On behalf of the Organizing Committee, I am delighted to welcome all the delegates and their guests to Vancouver, British Columbia, for the 97th Canadian Chemistry Conference and Exhibition that will take place from June 1 to 5, 2014. This is Canada’s largest annual event devoted to the science and practice of chemistry, and it will give participants a platform to exchange ideas, discover novel opportunities, reacquaint with colleagues, meet new friends, and broaden their knowledge. The conference will held at the new Vancouver Convention Centre, which is a spectacular, green-designed facility on the beautiful waterfront in downtown Vancouver.

The theme of the CSC 2014 Conference is “Chemistry from Sea to Sky”; it will broadly cover all disciplines of chemistry from fundamental research to “blue sky” applications, highlight global chemical scientific interactions and collaborations, and feature the unique location, culture and beautiful geography (the Coastal Mountains along the ocean’s edge of Howe Sound) of British Columbia and Vancouver.

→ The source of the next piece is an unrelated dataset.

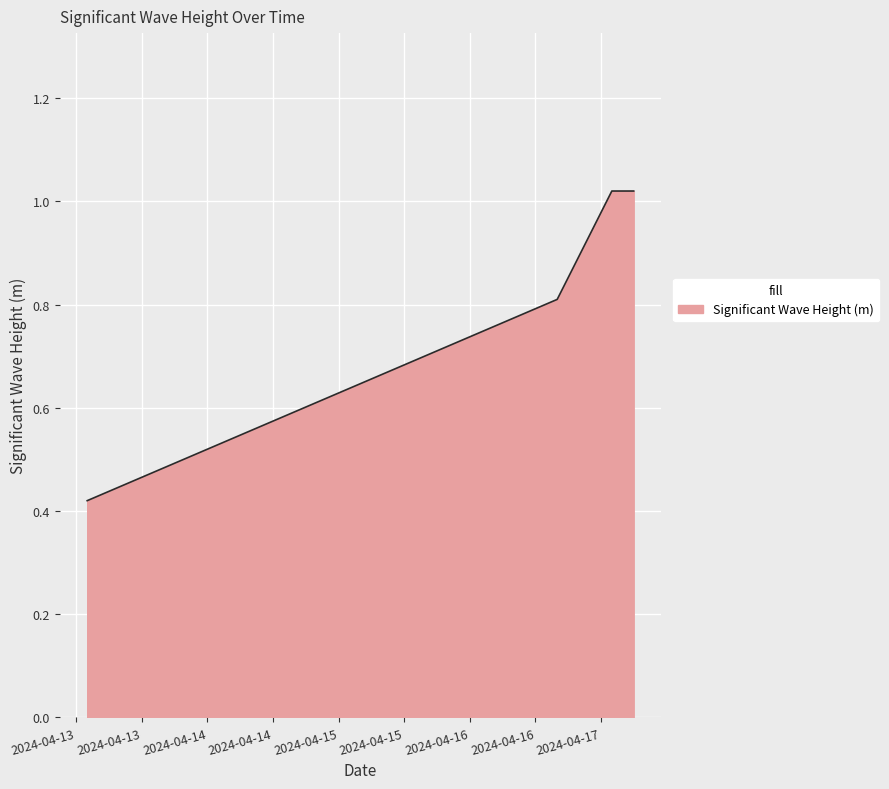

What is the difference between the maximum and minimum values?

0.6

We are pleased to have Professor Shankar Balasubramanian (University of Cambridge, UK) and Professor Klaus Müllen (Max Planck Institute for Polymer Research, Mainz, Germany) as the plenary speakers. In addition to divisional symposia, the scientific program also includes several jointly organized international symposia, featuring Canada and each of China, Germany, Japan, Korea, Switzerland and the USA. This new type of symposium at the CSC aims to highlight research interests of Canadians in an international context. Interactions between chemists and TRIUMF (the world’s largest cyclotron, based in Vancouver) will also be highlighted via a special “Nuclear and Radiochemistry” Divisional Program.

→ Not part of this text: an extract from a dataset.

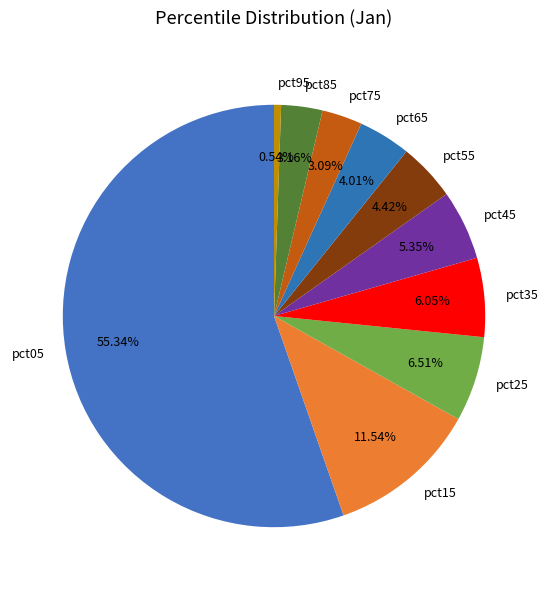

Does any single category account for the majority?

Yes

All of the members of the local Organizing Committee from Simon Fraser University wish you a superb conference experience and a memorable stay in Vancouver. Welcome to Vancouver! Bienvenue à Vancouver!

Zuo-Guang Ye, Conference Chair
Department of Chemistry
Simon Fraser University
Burnaby, British Columbia

Conference abstracts are being accepted until February 17, 2014 (according to the conference home page). Dr. Shankar Balasubramanian was last mentioned (one of several authors of a paper) here in a July 22, 2013 posting titled: Combining bacteriorhodopsin with semiconducting nanoparticles to generate hydrogen.